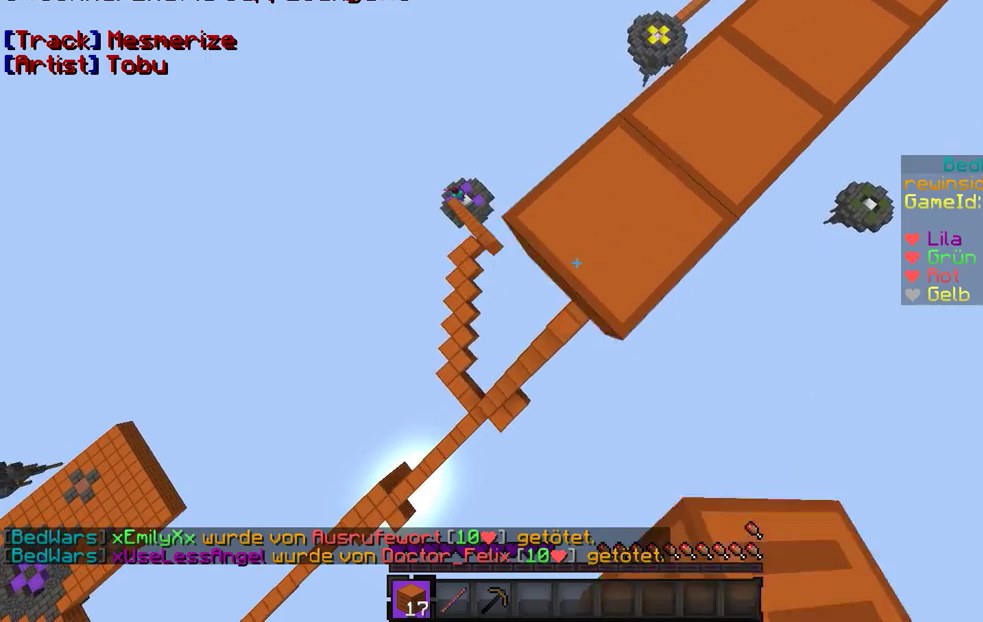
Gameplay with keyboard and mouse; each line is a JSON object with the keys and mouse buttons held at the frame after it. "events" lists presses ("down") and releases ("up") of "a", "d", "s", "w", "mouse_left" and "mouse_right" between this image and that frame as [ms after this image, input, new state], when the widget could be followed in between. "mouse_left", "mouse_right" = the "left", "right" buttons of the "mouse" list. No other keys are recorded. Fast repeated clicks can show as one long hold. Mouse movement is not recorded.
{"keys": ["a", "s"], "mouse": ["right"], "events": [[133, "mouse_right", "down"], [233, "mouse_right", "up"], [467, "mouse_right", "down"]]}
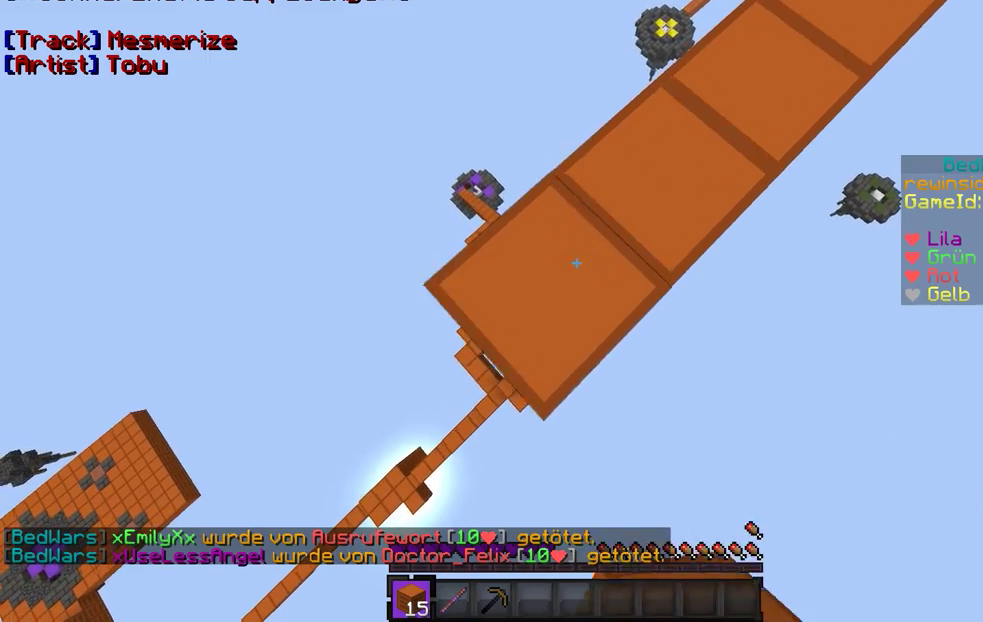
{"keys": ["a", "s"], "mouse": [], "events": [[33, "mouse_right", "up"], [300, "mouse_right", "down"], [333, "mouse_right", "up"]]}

======

:: Exercise objective ::
Without any pictures, repeat the listing exactly.

:: Result for this task ::
Gameplay with keyboard and mouse; each line is a JSON object with the keys and mouse buttons held at the frame after it. "events" lists presses ("down") and releases ("up") of "a", "d", "s", "w", "mouse_left" and "mouse_right" between this image and that frame as [ms after this image, input, new state], when the widget could be followed in between. "mouse_left", "mouse_right" = the "left", "right" buttons of the "mouse" list. No other keys are recorded. Fast repeated clicks can show as one long hold. Mouse movement is not recorded.
{"keys": ["a", "s"], "mouse": ["right"], "events": [[133, "mouse_right", "down"], [233, "mouse_right", "up"], [467, "mouse_right", "down"]]}
{"keys": ["a", "s"], "mouse": [], "events": [[33, "mouse_right", "up"], [300, "mouse_right", "down"], [333, "mouse_right", "up"]]}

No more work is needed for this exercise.